Eleonora Abbagnato et Stéphane Bullion, <i>Le Songe d'une Nuit d'Eté</i> © Agathe Poupeney | Opéra national de Paris
Eleonora Abbagnato et Stéphane Bullion, Le Songe d'une Nuit d'Eté
© Agathe Poupeney | Opéra national de Paris

Pastorale enchantée, Le Songe d’une Nuit d’Eté est un tourbillon sentimental, où les désirs surgissent, se croisent et s’épanouissent le temps d’une chaude nuit. Dans une forêt non loin d’Athènes, Titania (Eleonora Abbagnato) et Obéron (Paul Marque), roi et reine des fées, se disputent un jeune enfant indien, que Titania a pris sous son aile et dont Obéron veut faire son page. Titania s’obstinant, Obéron conçoit une vengeance et envoie Puck, un lutin, cueillir une fleur aphrodisiaque pour piéger Titania. Peu après, Obéron croise dans la forêt deux jeunes gens, Héléna (Fanny Gorse) et Démétrius (Audric Bezard), qui repousse brutalement les avances de sa compagne, éperdument amoureuse de lui. Obéron suggère à Puck d’utiliser sa fleur magique sur Démétrius pour mettre fin au chagrin d’Héléna. Mas le hasard met un autre couple, Hermia (Laetitia Pujol) et Lysandre (Alessio Carbone), fiancés l’un à l’autre, sur la route de Puck. Celui-ci asperge Lysandre, au lieu de Démétrius, qui tombe irrésistiblement amoureux d’Héléna, au désespoir d’Hermia. Puck change ensuite un homme en âne, l’amène auprès de Titania et profite de son sommeil pour tremper les paupières de la reine de la sève aphrodisiaque de la fleur magique. Celle-ci s’éveille et s’entiche de l’âne. Obéron constatant le désordre répandu par le facétieux Puck, l’enjoint de dissiper ses enchantements. L’ordre revenu, le jour se lève, sans qu’aucun des protagonistes ne se souvienne de la folie amoureuse qui s’est emparée d’eux durant la nuit, sinon sous la forme d’un étrange songe.

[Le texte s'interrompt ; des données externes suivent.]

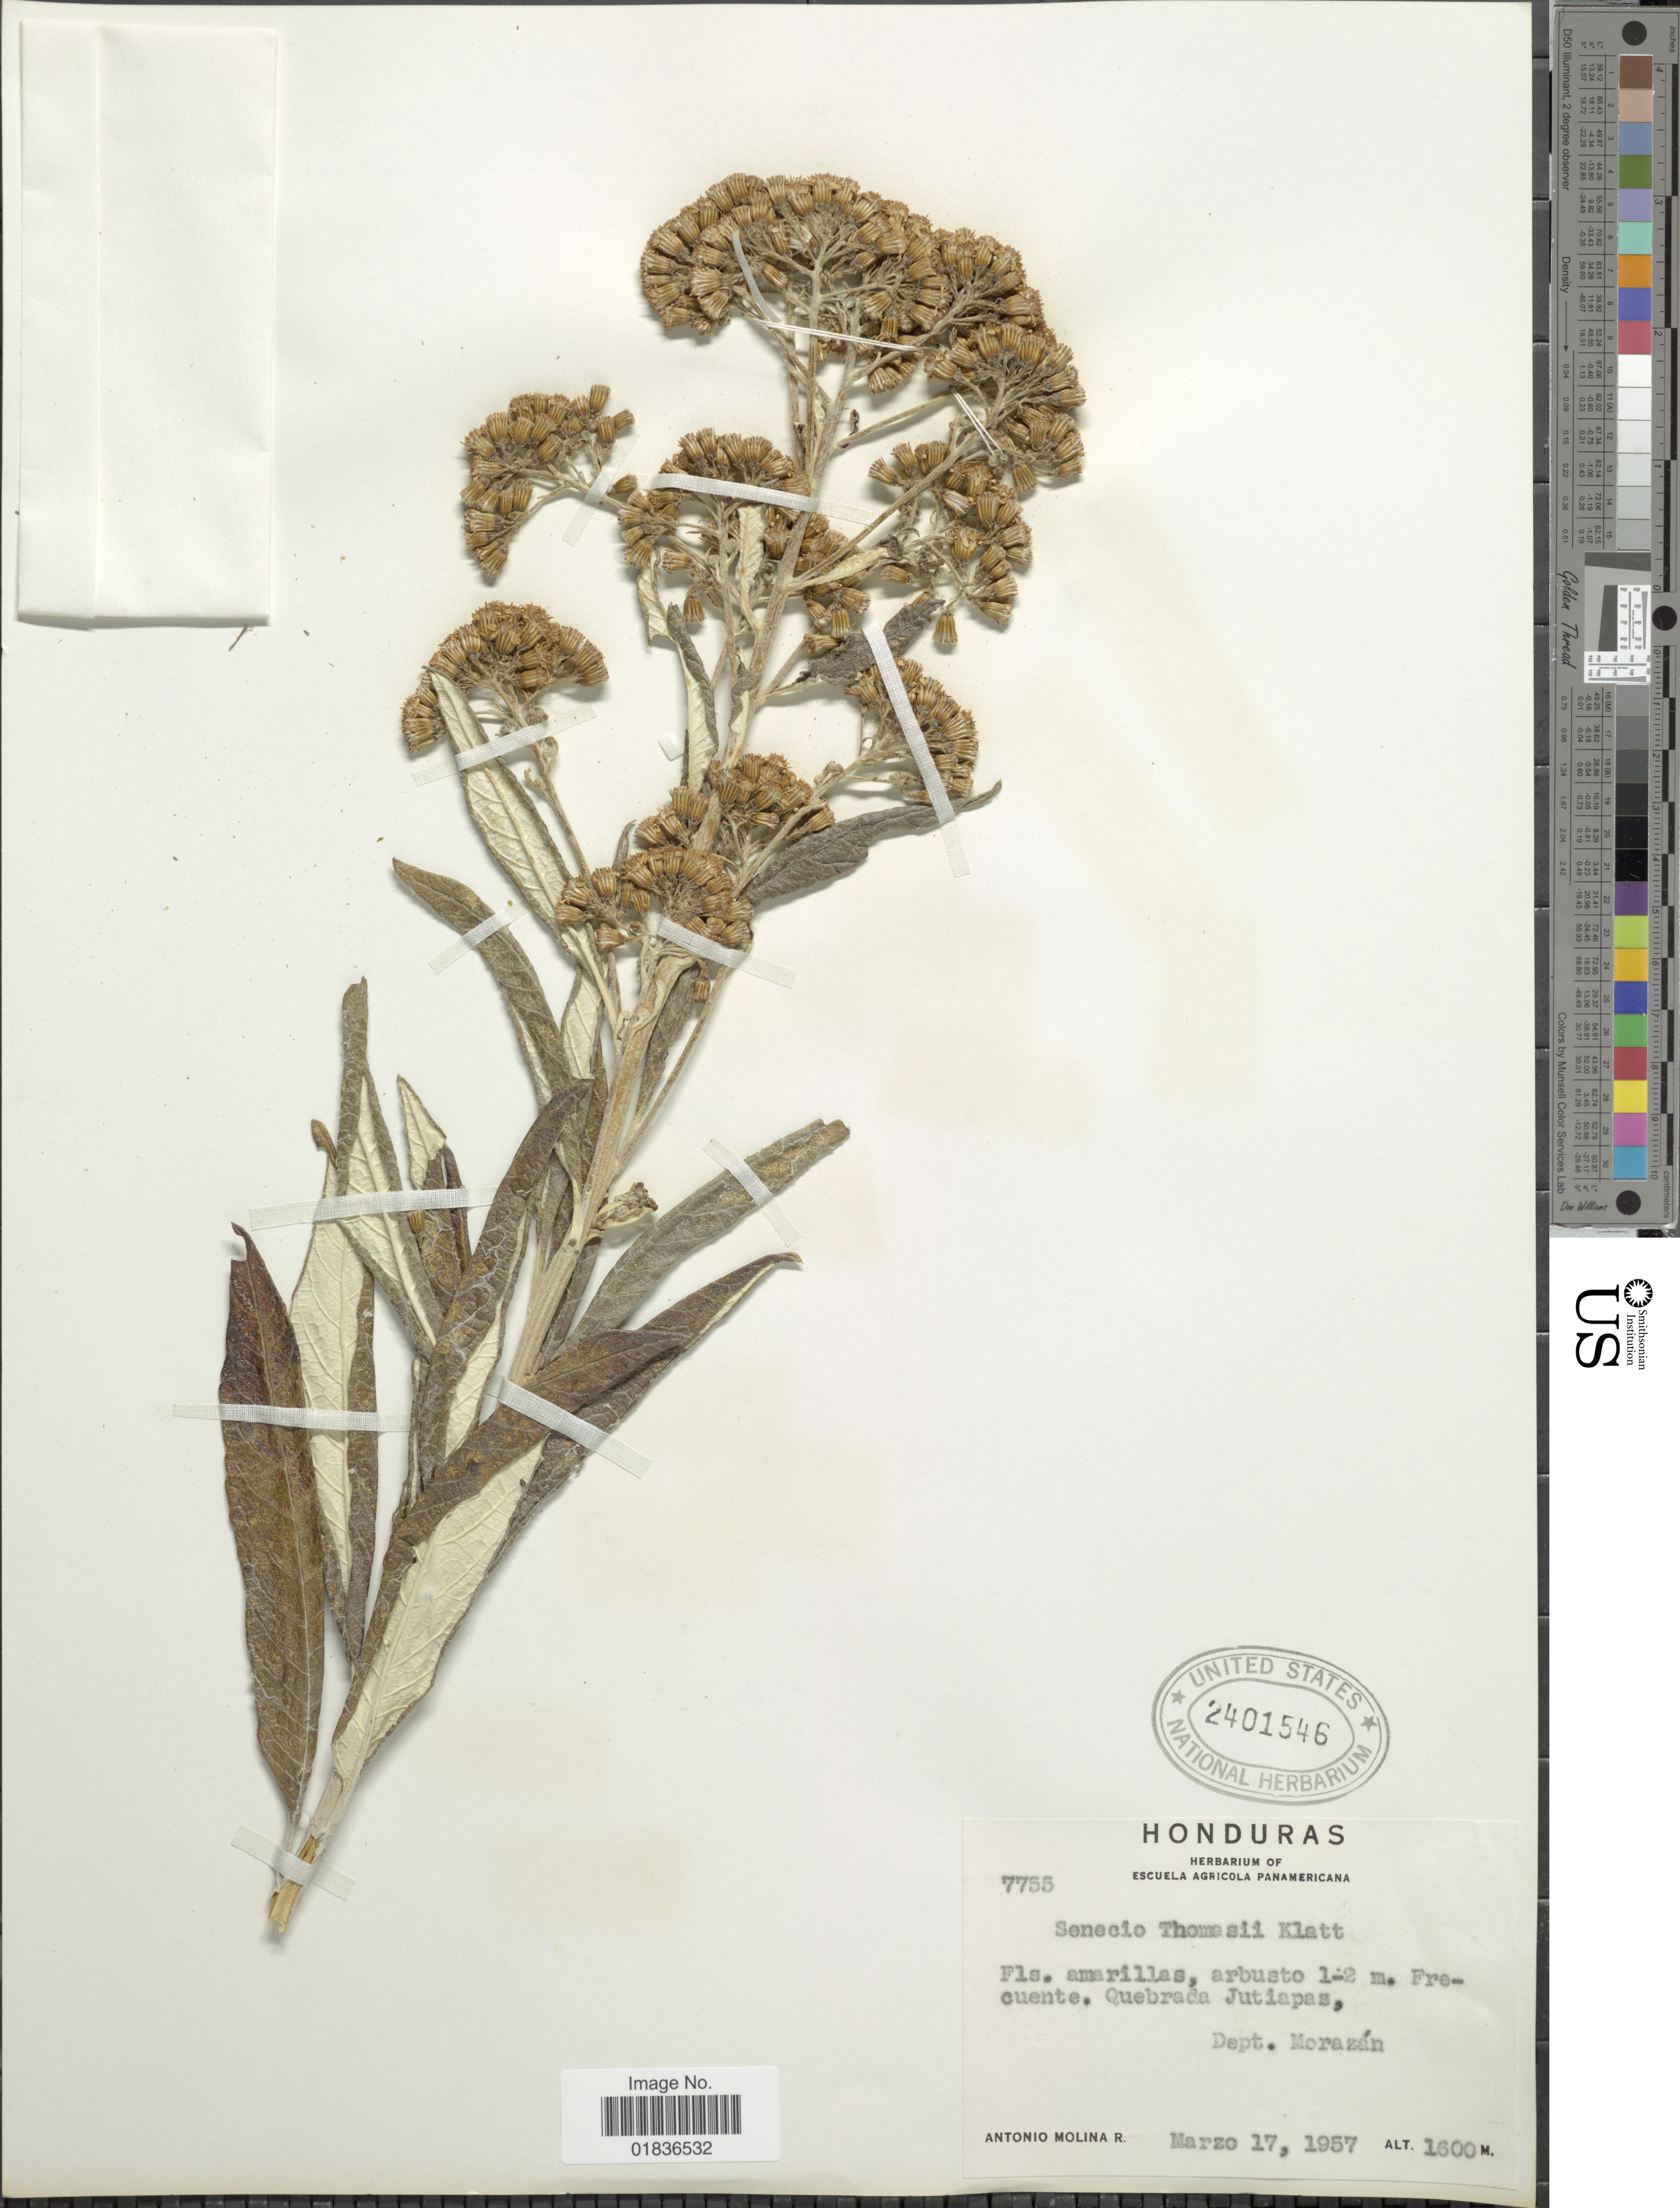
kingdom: Plantae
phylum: Tracheophyta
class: Magnoliopsida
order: Asterales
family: Asteraceae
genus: Senecio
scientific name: Senecio deppeanus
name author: Hemsl.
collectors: A. Molina R.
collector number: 7755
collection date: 1957-03-17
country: Honduras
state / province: Fco. Morazán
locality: Frecuente, Quebrada Jutiapas, Morazan.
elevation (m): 1600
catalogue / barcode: US 2401546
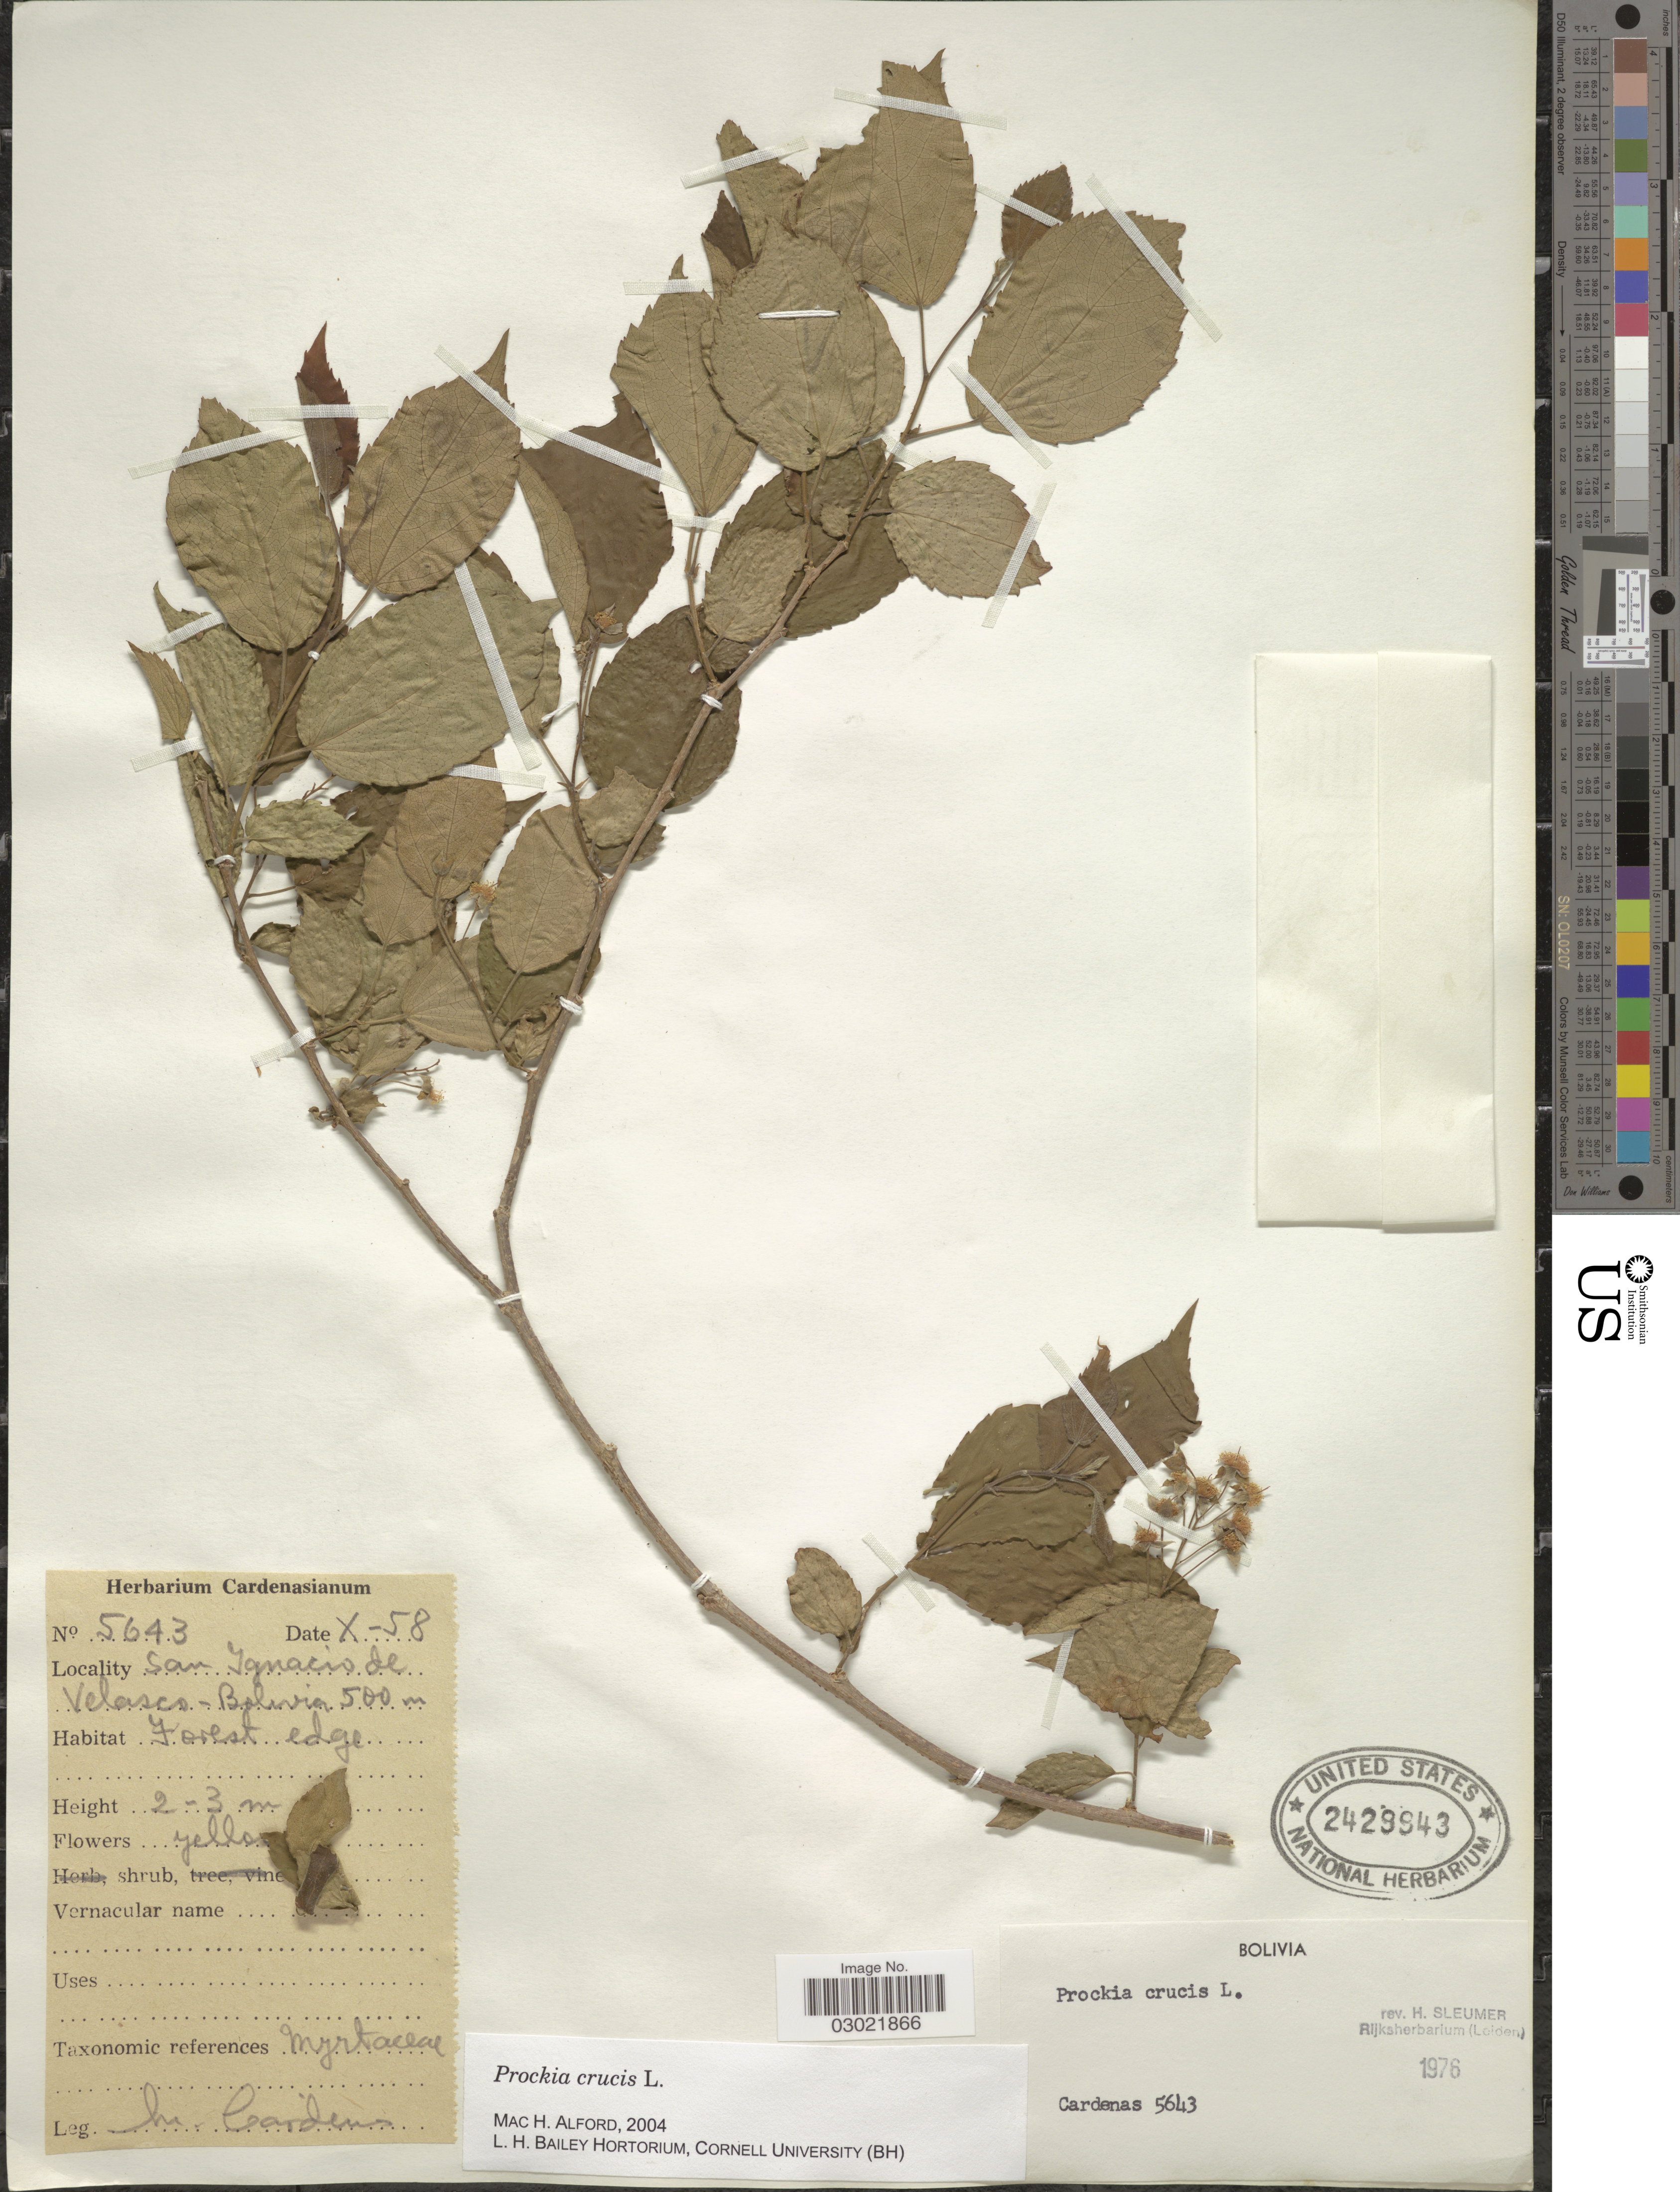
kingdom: Plantae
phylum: Tracheophyta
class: Magnoliopsida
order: Malpighiales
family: Salicaceae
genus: Prockia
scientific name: Prockia crucis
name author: P. Browne ex L.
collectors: M. Cárdenas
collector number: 5643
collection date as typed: Transcribed d/m/y: /10/58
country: Bolivia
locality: San Ignacio de Velasco.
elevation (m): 500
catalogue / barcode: US 2429943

Sae Eun Park et Karl Paquette © Agathe Poupeney | Opéra national de Paris
Sae Eun Park et Karl Paquette
© Agathe Poupeney | Opéra national de Paris
L’œuvre de Shakespeare évoque en liminaire le désir caché de sensualité à travers l’opposition entre les mondes nocturne et diurnes, où l’infidélité et la lubricité – même animale – se réalisent dans le secret de la nuit, avant que le jour ne vienne rétablir l’ordre. Le décorum de la bacchanale estivale a ainsi inspiré de nombreux chorégraphes, de Petipa à MacMillan, en passant par Neumeier, qui explorait la connotation freudienne de la pièce de Shakespeare. 

Balanchine s’inspire davantage du caractère bucolique et enchanté du Songe que de sa sensualité, et en tire une chorégraphie esthétique, florale, musicale, développant particulièrement la danse féminine. Avec deux actes, il délimite la frontière entre la nuit où l’action se déroule (acte I) et le jour où les mariages des différents couples sont célébrés (acte II). La chorégraphie de Balanchine donne à voir une danse légère et classique, émaillée de nombreuses variations, dont l’interprétation par le Ballet de l’Opéra de Paris est fluide. On retiendra surtout la technique affirmée de Sae Eun Park dans le divertissement (allégorie de l’harmonie retrouvée) du second acte.